Text segment>
>>>

The aforementioned applications are just a few of the many within RF, microwave, or millimeter-wave systems where fiber optic links have proven useful. Microwave photonics provides utility in areas spanning the military, industrial, and academic sectors. Other applications include radio-over-fiber for wireless communications, delivering power to and from antenna feeds for antenna and array calibration, signal routing and true time delay beamforming in arrays, optical signal processing, filtering, waveform synthesis, optoelectronic oscillators for the precision generation of RF signals, optical clocks for precision timing, and RF downconverters and upconverters. The underlying technology and components contained within analog optical links are the subjects of this book, including more detail on applications of the technology in Chapter 10.

<<<

Data>
>>>

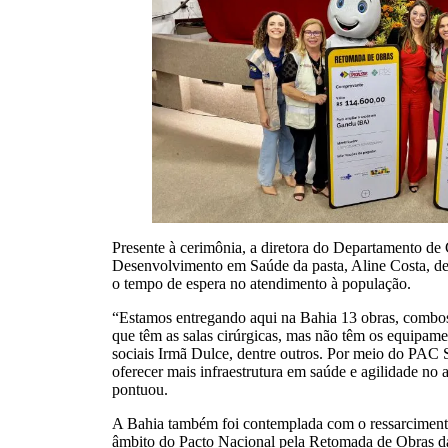
Presente à cerimônia, a diretora do Departamento de
Desenvolvimento em Saúde da pasta, Aline Costa, des
o tempo de espera no atendimento à população.
“Estamos entregando aqui na Bahia 13 obras, combos 
que têm as salas cirúrgicas, mas não têm os equipam
sociais Irmã Dulce, dentre outros. Por meio do PAC S
oferecer mais infraestrutura em saúde e agilidade no
pontuou.
A Bahia também foi contemplada com o ressarciment
âmbito do Pacto Nacional pela Retomada de Obras d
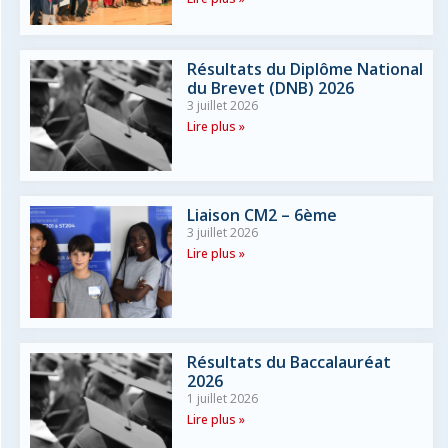
Résultats du Diplôme National
du Brevet (DNB) 2026
3 juillet 2026
Lire plus »
Liaison CM2 – 6ème
3 juillet 2026
Lire plus »
Résultats du Baccalauréat
2026
1 juillet 2026
Lire plus »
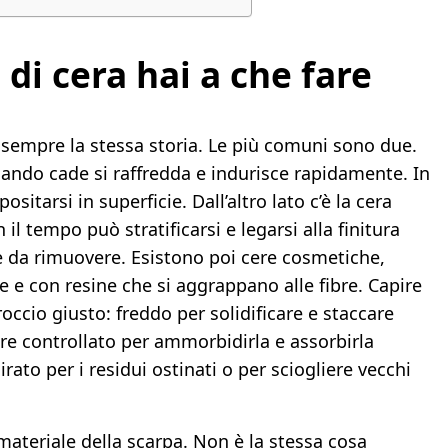
 di cera hai a che fare
sempre la stessa storia. Le più comuni sono due.
quando cade si raffredda e indurisce rapidamente. In
sitarsi in superficie. Dall’altro lato c’è la cera
il tempo può stratificarsi e legarsi alla finitura
ile da rimuovere. Esistono poi cere cosmetiche,
e e con resine che si aggrappano alle fibre. Capire
roccio giusto: freddo per solidificare e staccare
ore controllato per ammorbidirla e assorbirla
rato per i residui ostinati o per sciogliere vecchi
 materiale della scarpa. Non è la stessa cosa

<<<

Problem description> In the passage on microwave photonics, which three sectors are named as areas where the technology provides utility?

Task answer> The military, industrial, and academic sectors.